Records from a collection:
>>>
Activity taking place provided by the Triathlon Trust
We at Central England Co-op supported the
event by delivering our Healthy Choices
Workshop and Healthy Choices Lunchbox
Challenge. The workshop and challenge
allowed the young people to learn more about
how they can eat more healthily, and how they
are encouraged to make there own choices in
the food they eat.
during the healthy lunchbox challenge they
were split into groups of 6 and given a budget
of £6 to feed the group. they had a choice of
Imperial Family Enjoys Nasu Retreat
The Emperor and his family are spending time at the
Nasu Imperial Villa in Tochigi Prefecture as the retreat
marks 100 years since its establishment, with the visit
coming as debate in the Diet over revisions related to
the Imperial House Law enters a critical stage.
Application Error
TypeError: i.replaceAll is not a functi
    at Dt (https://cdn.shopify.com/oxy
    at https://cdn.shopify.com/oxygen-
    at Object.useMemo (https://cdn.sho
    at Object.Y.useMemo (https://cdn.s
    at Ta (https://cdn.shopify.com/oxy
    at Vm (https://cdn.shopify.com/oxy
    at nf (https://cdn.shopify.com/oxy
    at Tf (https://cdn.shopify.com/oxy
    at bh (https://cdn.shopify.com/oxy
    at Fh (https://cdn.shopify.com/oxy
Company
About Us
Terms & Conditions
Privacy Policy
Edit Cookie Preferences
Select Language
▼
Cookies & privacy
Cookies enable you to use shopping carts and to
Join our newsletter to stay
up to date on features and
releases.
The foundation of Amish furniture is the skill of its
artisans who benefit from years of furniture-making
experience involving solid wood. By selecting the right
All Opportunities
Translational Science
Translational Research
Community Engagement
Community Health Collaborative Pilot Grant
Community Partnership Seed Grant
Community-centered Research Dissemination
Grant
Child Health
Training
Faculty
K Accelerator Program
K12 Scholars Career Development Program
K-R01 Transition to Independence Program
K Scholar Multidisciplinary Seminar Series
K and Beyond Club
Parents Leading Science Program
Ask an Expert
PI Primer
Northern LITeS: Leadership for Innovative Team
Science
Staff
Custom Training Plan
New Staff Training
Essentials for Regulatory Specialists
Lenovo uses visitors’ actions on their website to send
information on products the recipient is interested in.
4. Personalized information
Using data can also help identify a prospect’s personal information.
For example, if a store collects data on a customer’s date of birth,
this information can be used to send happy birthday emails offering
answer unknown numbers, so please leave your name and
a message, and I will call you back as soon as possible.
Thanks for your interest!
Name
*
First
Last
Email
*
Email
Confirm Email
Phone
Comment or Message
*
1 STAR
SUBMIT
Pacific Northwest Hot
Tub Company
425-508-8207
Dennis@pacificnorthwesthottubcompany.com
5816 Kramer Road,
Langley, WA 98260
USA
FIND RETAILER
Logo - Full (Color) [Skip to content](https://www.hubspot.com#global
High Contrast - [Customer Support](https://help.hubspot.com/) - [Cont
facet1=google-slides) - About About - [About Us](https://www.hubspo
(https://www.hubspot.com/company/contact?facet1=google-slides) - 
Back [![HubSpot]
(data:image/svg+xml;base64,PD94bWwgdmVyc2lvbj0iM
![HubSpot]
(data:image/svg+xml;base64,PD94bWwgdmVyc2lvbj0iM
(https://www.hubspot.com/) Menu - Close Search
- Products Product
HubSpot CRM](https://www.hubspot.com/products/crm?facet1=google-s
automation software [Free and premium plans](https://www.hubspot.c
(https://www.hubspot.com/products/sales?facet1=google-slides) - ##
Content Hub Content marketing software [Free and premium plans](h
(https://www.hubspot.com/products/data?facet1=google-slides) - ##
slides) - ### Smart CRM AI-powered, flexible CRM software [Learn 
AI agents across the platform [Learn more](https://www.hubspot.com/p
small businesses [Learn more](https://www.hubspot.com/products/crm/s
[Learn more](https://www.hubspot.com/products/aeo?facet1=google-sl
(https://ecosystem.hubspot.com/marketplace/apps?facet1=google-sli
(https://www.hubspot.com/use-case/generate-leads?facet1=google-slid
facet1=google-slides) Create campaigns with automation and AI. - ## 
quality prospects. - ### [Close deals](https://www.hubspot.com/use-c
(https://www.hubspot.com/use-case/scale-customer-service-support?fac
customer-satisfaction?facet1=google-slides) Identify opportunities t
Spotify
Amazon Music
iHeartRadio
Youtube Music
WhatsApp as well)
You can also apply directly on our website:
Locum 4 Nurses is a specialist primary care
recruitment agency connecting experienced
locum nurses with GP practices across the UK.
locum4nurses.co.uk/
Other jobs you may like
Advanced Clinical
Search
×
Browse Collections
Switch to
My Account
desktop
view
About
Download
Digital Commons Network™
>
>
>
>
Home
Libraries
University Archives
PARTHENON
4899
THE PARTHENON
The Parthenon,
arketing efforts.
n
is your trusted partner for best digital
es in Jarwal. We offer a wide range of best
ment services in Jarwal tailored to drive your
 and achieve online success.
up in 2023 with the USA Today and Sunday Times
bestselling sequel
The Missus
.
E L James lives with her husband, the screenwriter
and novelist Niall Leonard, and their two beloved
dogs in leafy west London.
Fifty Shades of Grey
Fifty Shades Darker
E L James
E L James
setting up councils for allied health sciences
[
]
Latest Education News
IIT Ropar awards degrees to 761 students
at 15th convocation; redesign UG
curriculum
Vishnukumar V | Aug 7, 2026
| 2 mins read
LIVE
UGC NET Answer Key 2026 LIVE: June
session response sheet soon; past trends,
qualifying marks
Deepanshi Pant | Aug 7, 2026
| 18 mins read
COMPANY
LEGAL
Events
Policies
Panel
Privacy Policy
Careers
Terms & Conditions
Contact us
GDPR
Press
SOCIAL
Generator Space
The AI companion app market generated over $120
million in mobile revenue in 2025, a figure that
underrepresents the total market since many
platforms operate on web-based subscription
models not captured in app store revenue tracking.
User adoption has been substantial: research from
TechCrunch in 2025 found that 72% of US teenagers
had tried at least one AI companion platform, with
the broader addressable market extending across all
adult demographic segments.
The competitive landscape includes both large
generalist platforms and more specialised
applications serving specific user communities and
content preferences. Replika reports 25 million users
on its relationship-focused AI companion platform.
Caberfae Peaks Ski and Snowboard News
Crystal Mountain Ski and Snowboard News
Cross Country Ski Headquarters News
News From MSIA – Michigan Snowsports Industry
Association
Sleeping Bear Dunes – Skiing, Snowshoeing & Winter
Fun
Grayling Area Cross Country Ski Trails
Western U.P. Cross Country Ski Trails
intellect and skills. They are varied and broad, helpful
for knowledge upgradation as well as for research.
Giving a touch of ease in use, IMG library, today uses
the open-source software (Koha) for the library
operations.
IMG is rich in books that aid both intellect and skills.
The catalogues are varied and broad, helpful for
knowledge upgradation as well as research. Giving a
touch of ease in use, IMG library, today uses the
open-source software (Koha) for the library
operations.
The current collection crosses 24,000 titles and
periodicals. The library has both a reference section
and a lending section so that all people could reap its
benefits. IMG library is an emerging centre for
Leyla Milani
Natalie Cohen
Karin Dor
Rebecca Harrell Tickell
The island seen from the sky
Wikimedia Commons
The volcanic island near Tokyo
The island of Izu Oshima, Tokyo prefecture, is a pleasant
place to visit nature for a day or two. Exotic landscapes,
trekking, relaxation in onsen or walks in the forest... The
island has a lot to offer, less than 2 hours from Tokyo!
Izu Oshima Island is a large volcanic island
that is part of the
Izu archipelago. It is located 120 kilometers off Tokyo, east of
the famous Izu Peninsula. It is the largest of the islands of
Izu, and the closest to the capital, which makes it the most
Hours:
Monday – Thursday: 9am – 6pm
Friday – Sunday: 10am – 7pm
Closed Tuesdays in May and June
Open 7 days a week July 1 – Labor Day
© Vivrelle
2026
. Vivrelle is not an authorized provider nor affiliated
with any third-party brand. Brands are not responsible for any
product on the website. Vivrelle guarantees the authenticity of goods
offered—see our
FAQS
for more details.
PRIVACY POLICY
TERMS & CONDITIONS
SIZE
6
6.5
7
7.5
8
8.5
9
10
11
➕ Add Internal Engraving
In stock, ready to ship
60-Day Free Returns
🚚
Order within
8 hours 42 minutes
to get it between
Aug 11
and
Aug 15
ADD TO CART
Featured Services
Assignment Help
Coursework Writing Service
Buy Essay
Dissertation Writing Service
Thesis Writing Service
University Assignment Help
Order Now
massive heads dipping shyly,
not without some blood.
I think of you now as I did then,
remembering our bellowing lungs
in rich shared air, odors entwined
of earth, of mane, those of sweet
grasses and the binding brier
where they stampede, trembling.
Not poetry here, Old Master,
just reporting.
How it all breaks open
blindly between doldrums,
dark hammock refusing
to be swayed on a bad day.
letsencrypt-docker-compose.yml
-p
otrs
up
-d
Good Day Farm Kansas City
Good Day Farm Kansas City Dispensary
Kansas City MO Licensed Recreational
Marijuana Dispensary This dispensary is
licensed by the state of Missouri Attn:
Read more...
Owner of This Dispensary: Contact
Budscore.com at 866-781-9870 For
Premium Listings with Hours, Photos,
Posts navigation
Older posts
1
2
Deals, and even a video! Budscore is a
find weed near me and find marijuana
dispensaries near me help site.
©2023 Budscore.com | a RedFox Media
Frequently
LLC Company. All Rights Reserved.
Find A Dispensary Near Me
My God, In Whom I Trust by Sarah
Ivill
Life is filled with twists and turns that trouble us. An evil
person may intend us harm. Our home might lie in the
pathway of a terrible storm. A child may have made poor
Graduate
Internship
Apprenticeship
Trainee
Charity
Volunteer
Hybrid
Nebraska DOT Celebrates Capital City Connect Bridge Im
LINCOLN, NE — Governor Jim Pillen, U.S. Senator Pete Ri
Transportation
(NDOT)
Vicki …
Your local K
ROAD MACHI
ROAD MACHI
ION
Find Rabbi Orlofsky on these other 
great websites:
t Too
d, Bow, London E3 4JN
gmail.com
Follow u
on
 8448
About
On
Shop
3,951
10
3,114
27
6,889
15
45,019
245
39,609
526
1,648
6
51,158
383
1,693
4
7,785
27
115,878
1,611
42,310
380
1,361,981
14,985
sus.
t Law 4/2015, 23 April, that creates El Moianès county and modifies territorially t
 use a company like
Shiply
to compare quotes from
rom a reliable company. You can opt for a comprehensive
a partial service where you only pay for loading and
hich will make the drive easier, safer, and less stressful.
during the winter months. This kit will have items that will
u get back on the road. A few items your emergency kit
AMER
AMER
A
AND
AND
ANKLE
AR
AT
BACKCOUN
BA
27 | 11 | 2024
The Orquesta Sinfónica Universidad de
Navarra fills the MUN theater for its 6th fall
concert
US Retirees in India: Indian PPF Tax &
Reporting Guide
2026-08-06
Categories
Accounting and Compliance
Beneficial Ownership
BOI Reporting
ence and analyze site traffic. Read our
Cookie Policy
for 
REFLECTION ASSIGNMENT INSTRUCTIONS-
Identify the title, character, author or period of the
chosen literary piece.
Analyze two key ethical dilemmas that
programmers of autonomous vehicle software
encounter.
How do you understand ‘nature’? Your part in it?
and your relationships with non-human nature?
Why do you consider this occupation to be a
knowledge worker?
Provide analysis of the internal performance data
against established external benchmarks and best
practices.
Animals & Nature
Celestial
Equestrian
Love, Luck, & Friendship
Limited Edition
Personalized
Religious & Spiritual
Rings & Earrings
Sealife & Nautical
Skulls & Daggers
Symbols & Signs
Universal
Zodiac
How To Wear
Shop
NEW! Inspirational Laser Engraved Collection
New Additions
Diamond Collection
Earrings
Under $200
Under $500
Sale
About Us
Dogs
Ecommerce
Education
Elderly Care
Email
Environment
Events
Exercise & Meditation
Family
<<<
## [TASK DESCRIPTION]
Can you write out the lines above, from the first one through the one containing "are encouraged to make there own choices in", exactly as they appear and nothing more?

## [FINISHED EXERCISE]
Activity taking place provided by the Triathlon Trust
We at Central England Co-op supported the
event by delivering our Healthy Choices
Workshop and Healthy Choices Lunchbox
Challenge. The workshop and challenge
allowed the young people to learn more about
how they can eat more healthily, and how they
are encouraged to make there own choices in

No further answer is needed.